» EXTRACT

But there is also the note in Smith and Singer about how in stirps Minima the caulocystidia are only on the upper stipe, so you don’t have to just look for a veil, or be confused by that. Like I said, you can see evidence for cystidia all the way down the stipe in the photo, so these aren’t stirps Minima. But if you go further up the key, Smith and Singer split sec. Galerina and sec. Naucoriopsis based on “margin of the pileus curved inwards”, which I still have no clear idea what they mean by that. And as a sectional characteristic I think it is a little crazy. Also the caulocystidia on the upper stipe only is what you see in Naucoriopsis, so that makes me wonder more about stirps Minima.

By: Byrain
2013-03-10 12:36:46 PDT (-0700)

» EXTRACTED RECORDS
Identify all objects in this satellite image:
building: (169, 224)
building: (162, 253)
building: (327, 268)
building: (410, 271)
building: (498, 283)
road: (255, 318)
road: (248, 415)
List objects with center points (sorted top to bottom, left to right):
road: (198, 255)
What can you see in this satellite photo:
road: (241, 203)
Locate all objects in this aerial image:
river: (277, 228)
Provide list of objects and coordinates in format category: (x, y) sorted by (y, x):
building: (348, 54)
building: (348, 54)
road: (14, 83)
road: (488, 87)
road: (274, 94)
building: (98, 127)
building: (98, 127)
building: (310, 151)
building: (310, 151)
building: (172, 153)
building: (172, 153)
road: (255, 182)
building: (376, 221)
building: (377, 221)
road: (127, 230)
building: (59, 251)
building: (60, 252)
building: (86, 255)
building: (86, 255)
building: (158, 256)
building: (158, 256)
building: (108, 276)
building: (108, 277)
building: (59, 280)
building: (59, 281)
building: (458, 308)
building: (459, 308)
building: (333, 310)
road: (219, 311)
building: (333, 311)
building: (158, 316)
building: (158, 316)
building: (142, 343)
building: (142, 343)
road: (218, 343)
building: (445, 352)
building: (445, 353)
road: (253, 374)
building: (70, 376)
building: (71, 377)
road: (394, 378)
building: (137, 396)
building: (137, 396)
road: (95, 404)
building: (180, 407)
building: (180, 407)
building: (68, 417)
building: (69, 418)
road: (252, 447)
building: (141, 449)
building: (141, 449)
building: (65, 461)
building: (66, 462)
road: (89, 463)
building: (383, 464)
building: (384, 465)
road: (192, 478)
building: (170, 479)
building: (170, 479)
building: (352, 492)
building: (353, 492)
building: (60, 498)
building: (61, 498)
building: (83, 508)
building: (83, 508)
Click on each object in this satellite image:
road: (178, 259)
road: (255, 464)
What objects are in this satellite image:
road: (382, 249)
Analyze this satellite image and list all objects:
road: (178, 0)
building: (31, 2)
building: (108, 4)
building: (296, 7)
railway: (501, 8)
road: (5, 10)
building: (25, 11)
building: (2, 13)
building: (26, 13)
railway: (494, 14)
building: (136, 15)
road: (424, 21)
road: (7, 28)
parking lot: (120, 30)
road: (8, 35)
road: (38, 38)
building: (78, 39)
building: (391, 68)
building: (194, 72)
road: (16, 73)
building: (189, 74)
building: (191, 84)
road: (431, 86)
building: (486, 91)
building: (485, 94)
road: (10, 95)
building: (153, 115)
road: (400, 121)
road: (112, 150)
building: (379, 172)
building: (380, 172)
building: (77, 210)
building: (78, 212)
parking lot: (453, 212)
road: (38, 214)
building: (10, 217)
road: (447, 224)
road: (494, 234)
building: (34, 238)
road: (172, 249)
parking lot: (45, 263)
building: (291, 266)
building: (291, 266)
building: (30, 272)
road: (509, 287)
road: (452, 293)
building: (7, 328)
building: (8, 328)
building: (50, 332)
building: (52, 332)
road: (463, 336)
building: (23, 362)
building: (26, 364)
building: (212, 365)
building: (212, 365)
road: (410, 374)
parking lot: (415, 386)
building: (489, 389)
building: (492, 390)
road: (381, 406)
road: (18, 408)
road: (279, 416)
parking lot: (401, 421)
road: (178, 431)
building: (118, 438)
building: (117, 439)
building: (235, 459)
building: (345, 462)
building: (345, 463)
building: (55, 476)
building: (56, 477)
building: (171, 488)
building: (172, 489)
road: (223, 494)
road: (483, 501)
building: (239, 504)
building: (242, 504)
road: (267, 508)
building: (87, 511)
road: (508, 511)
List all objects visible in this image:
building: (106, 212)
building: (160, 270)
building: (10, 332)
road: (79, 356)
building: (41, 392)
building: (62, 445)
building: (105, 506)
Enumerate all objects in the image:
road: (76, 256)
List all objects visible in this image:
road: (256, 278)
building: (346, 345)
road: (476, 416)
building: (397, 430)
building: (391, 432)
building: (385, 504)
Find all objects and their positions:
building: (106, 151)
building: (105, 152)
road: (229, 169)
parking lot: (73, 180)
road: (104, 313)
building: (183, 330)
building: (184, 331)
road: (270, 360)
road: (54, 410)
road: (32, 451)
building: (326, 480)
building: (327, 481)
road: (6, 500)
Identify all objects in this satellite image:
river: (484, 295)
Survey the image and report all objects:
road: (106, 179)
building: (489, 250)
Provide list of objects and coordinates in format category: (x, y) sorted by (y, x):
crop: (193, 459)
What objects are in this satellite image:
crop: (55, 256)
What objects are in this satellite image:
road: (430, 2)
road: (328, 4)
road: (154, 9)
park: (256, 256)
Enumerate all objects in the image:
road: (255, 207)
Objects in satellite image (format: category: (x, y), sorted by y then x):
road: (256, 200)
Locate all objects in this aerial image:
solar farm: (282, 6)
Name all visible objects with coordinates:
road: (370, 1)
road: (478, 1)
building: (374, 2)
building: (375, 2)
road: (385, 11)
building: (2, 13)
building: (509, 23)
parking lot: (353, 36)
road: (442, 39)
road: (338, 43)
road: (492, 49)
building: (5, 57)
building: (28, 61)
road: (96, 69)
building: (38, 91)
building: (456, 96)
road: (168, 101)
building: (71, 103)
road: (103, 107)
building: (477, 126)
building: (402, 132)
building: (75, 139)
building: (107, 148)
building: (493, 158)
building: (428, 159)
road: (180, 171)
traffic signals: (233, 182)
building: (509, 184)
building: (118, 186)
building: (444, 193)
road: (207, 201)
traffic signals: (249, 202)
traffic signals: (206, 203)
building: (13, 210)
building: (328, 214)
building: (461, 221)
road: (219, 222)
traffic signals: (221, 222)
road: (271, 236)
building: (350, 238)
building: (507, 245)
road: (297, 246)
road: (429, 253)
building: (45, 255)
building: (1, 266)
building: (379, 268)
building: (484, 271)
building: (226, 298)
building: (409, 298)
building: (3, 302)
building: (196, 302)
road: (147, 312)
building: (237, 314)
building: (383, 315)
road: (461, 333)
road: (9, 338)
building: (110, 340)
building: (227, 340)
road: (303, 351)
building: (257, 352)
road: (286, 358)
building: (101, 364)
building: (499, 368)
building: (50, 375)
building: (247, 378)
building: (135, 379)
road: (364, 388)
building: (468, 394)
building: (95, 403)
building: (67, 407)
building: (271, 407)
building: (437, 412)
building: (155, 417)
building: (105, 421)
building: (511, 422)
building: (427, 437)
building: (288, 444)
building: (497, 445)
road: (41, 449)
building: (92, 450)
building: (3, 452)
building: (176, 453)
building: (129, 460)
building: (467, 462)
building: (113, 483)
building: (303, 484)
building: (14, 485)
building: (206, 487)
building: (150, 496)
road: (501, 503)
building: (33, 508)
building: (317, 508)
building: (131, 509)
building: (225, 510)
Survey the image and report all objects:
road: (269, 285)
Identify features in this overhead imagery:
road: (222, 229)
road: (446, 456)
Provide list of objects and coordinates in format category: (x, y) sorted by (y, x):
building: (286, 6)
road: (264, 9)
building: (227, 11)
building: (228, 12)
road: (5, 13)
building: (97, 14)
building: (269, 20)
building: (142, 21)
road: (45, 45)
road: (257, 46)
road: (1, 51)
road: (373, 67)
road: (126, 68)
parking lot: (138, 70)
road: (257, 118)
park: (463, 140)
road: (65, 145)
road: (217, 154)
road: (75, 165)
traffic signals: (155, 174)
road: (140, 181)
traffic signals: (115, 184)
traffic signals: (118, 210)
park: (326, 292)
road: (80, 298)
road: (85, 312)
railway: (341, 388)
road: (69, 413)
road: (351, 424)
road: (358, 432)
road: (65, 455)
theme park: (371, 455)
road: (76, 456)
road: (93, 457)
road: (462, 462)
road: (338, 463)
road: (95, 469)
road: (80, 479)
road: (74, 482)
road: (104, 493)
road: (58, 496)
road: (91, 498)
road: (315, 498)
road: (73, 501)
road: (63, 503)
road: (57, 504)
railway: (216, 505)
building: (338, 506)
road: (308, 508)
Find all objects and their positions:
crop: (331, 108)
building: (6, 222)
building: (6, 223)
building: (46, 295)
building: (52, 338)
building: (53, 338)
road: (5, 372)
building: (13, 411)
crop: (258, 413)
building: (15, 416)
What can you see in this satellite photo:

» TASK LIST
(a) In the post on Galerina cystidia, what feature do Smith and Singer use to split sec. Galerina from sec. Naucoriopsis?
(b) Please retype the part of the post on Galerina cystidia that opens with the words containing "But there is" and closes with "about stirps Minima.".
(c) Extend the post on Galerina cystidia past its final line.

» ANSWER SECTION
(a) Whether the margin of the pileus is curved inwards.

(b)
But there is also the note in Smith and Singer about how in stirps Minima the caulocystidia are only on the upper stipe, so you don’t have to just look for a veil, or be confused by that. Like I said, you can see evidence for cystidia all the way down the stipe in the photo, so these aren’t stirps Minima. But if you go further up the key, Smith and Singer split sec. Galerina and sec. Naucoriopsis based on “margin of the pileus curved inwards”, which I still have no clear idea what they mean by that. And as a sectional characteristic I think it is a little crazy. Also the caulocystidia on the upper stipe only is what you see in Naucoriopsis, so that makes me wonder more about stirps Minima.

(c)
By the veil, I mean the faint traces of a white veil on the cap margin, best seen in the first picture on the specimen in the back, but G. vittiformis f. tetraspora sounds good and maybe that is not what they meant by the veil on the stem. Though now that I think about it, I saw one other tiny Galerina on moss during that hike. That one had very clear remnants of a veil/annulus on the stem, it was also very old so I left it… Maybe that could of been stirps Minima? I’ll have to keep my eyes open for it in the future.

Not sure, not really.
By: Douglas Smith (douglas)
2013-03-09 15:49:28 PST (-0800)

Well, not sure what you mean by veil on the margin. Actually, with this one, are you can check it under the scope, the gill edges, and the cap edges are thick with cheilocystidia. If the guy is small enough you can see the gill edges and cap margin look white, but this is from the thick edges of colorless cystidia. Actually the whole stirps Minima has been a bit of a mystery to me, and I haven’t seen any species that fall into this area, and I’m not sure really what they mjean by this stirps in the Smith and Singer. There don’t seem to be many documented species from there. That and the Porospora also, or Inocyboides, it would be good to see well documented obs. from those species, I’m not sure what they really are at this point.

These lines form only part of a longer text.